▸ **What the exercise asks**
Your answer should be only the lines below from the one with "November 7, 2012" to the one with "USA travel for", repeated exactly, ends included.

Page-level text extractions:
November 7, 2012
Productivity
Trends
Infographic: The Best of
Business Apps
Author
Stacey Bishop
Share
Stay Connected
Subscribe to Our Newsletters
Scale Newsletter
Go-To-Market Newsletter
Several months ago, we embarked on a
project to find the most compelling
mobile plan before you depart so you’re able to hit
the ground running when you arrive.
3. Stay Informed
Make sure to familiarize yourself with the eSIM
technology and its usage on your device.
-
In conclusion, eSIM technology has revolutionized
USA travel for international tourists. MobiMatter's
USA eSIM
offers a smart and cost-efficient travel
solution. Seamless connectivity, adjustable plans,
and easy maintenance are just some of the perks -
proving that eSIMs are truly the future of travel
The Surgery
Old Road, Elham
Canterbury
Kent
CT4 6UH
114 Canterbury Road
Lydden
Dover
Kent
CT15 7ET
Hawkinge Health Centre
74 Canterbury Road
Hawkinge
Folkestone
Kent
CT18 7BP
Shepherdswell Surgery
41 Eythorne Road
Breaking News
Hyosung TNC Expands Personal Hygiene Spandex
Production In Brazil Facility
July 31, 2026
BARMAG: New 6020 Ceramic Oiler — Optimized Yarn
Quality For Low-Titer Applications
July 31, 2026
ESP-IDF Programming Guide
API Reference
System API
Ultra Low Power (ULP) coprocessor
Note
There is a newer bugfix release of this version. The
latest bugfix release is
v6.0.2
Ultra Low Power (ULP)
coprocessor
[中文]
...
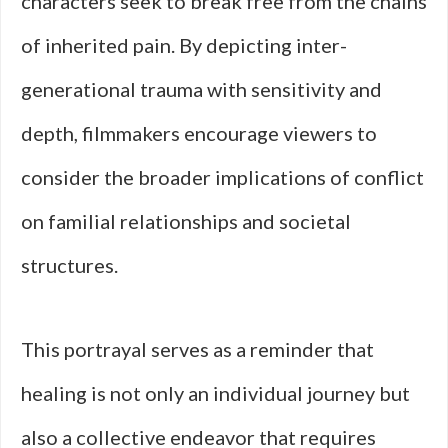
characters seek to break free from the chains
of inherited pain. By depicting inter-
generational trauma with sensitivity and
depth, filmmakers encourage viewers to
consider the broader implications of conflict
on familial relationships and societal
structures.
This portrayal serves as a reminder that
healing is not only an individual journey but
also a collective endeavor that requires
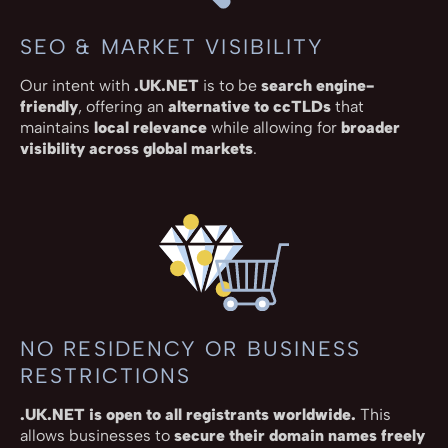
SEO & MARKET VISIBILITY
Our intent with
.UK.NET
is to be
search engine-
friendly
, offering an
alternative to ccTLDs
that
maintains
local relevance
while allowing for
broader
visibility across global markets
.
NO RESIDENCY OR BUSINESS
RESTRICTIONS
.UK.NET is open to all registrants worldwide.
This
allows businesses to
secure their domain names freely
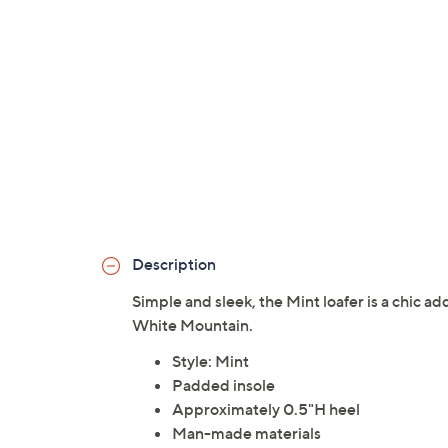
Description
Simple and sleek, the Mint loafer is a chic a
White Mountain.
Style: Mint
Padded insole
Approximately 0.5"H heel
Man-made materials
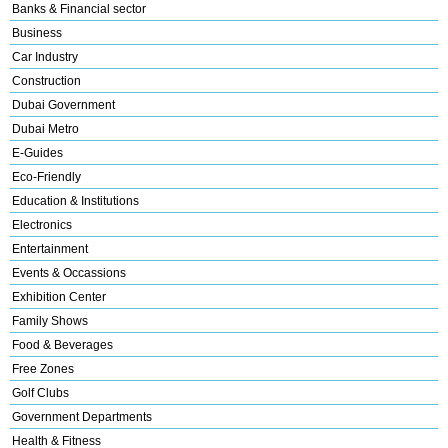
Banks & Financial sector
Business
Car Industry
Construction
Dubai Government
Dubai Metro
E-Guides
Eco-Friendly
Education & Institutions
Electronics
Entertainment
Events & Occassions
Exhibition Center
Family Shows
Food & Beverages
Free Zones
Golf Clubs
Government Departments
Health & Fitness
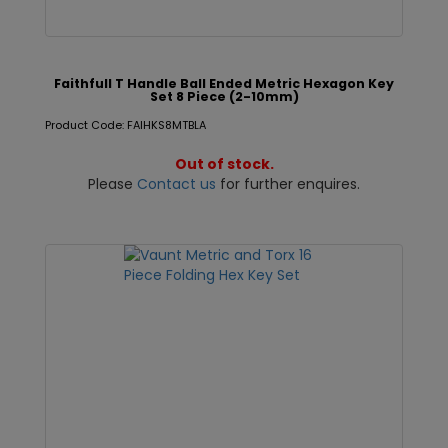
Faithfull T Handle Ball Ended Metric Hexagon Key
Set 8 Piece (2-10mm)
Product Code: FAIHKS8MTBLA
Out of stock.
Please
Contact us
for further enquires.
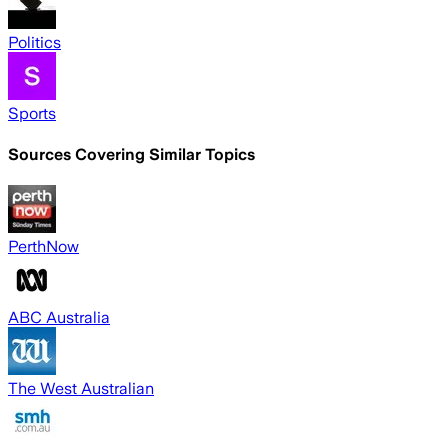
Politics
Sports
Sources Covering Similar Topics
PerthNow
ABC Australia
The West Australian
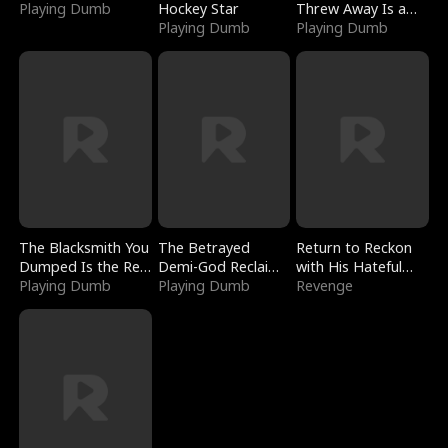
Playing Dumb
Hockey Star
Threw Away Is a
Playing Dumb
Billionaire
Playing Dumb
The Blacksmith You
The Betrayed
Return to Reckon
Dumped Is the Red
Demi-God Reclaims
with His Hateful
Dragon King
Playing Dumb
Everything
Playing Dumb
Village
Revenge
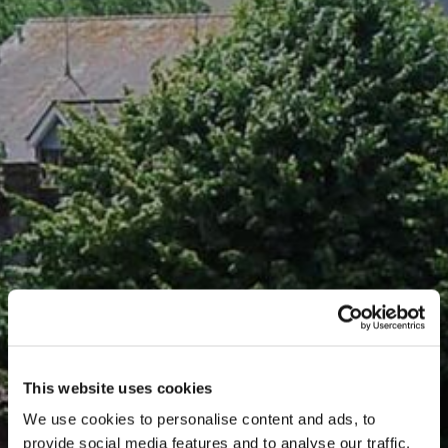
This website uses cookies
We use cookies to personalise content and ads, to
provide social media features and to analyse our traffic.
==
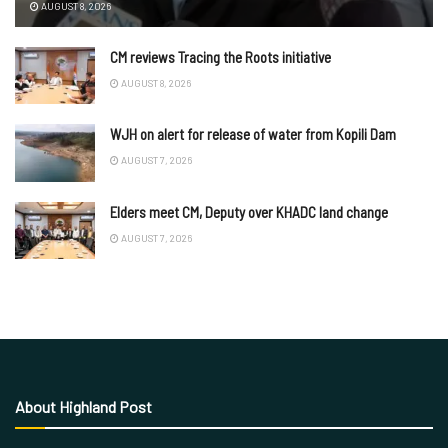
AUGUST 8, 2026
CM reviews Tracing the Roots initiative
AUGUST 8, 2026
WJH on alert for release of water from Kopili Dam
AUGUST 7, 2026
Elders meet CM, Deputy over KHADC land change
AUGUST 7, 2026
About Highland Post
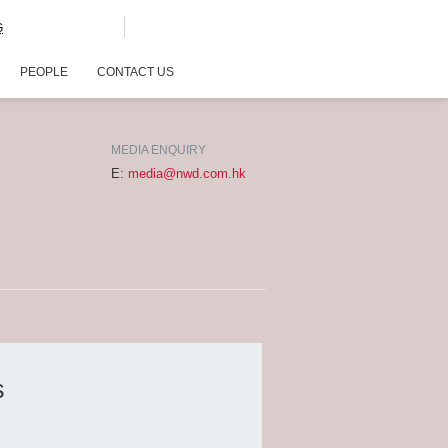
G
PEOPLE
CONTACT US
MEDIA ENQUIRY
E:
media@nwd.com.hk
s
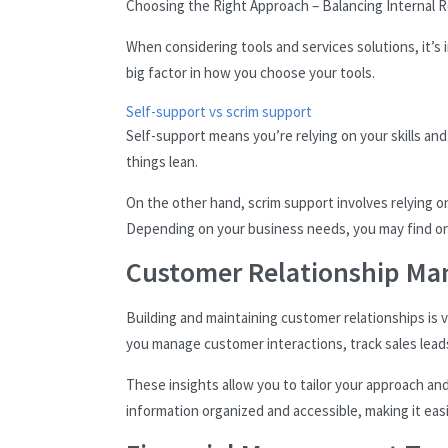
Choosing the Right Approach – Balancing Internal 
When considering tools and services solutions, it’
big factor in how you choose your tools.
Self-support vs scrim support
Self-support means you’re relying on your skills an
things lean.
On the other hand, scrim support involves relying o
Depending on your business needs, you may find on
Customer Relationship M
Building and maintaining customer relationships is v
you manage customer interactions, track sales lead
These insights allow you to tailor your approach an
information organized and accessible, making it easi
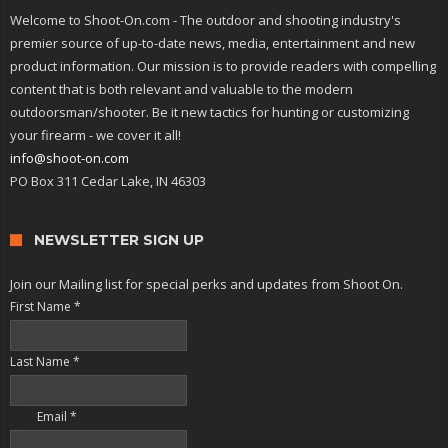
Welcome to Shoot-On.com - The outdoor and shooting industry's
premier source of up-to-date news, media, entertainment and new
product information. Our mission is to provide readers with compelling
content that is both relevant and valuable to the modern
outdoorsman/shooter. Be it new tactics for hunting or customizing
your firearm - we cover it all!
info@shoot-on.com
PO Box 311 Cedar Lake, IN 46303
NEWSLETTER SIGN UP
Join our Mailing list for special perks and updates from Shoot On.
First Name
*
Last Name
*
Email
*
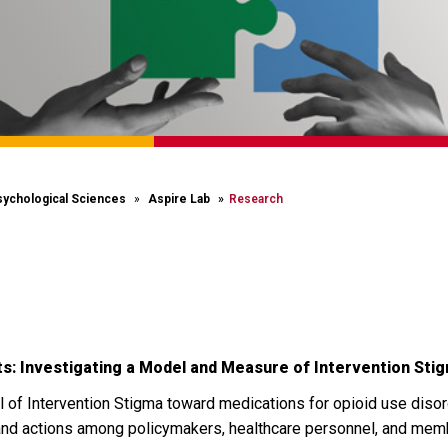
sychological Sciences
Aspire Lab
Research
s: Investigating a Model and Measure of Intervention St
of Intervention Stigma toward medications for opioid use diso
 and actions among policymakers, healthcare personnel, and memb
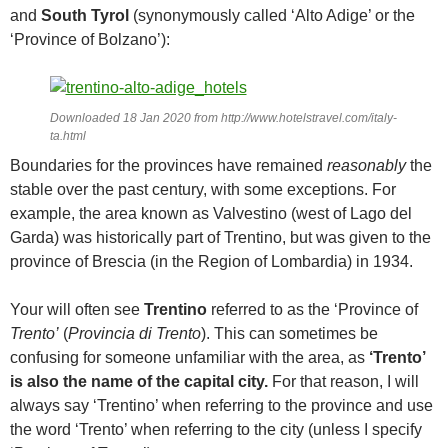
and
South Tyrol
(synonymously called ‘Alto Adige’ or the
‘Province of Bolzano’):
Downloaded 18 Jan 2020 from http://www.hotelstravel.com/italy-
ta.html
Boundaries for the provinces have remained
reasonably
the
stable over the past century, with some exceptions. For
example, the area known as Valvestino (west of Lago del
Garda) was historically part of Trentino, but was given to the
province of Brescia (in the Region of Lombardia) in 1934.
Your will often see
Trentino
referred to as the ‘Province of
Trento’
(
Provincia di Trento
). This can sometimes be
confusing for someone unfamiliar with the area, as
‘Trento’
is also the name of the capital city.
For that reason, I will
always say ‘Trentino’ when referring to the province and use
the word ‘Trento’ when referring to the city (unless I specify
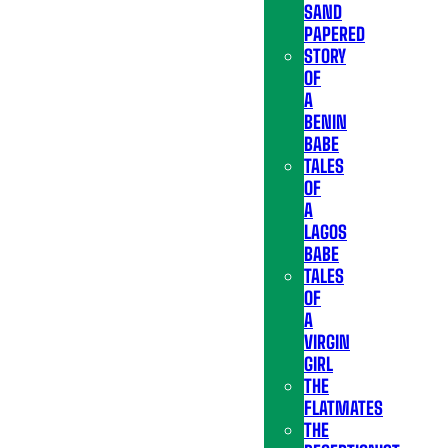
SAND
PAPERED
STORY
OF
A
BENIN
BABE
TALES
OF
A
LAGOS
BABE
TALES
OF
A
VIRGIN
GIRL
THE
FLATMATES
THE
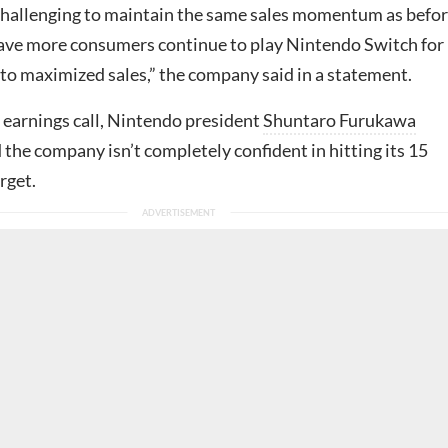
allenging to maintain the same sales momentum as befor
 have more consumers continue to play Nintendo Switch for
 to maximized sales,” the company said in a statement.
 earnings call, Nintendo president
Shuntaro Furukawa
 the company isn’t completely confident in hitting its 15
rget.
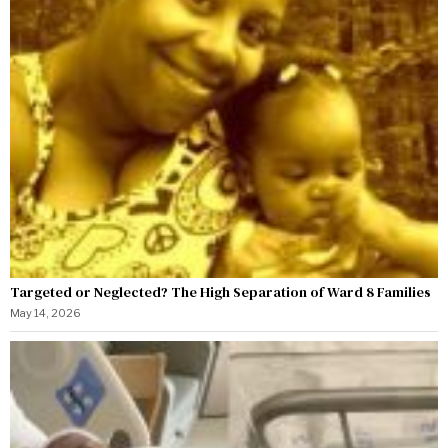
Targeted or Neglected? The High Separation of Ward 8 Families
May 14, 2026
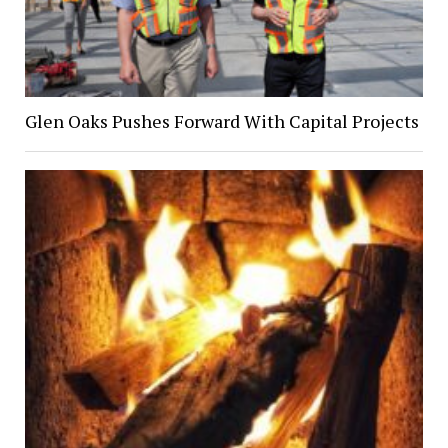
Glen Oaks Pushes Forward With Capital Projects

▸ **The answer**
November 7, 2012
Productivity
Trends
Infographic: The Best of
Business Apps
Author
Stacey Bishop
Share
Stay Connected
Subscribe to Our Newsletters
Scale Newsletter
Go-To-Market Newsletter
Several months ago, we embarked on a
project to find the most compelling
mobile plan before you depart so you’re able to hit
the ground running when you arrive.
3. Stay Informed
Make sure to familiarize yourself with the eSIM
technology and its usage on your device.
-
In conclusion, eSIM technology has revolutionized
USA travel for international tourists. MobiMatter's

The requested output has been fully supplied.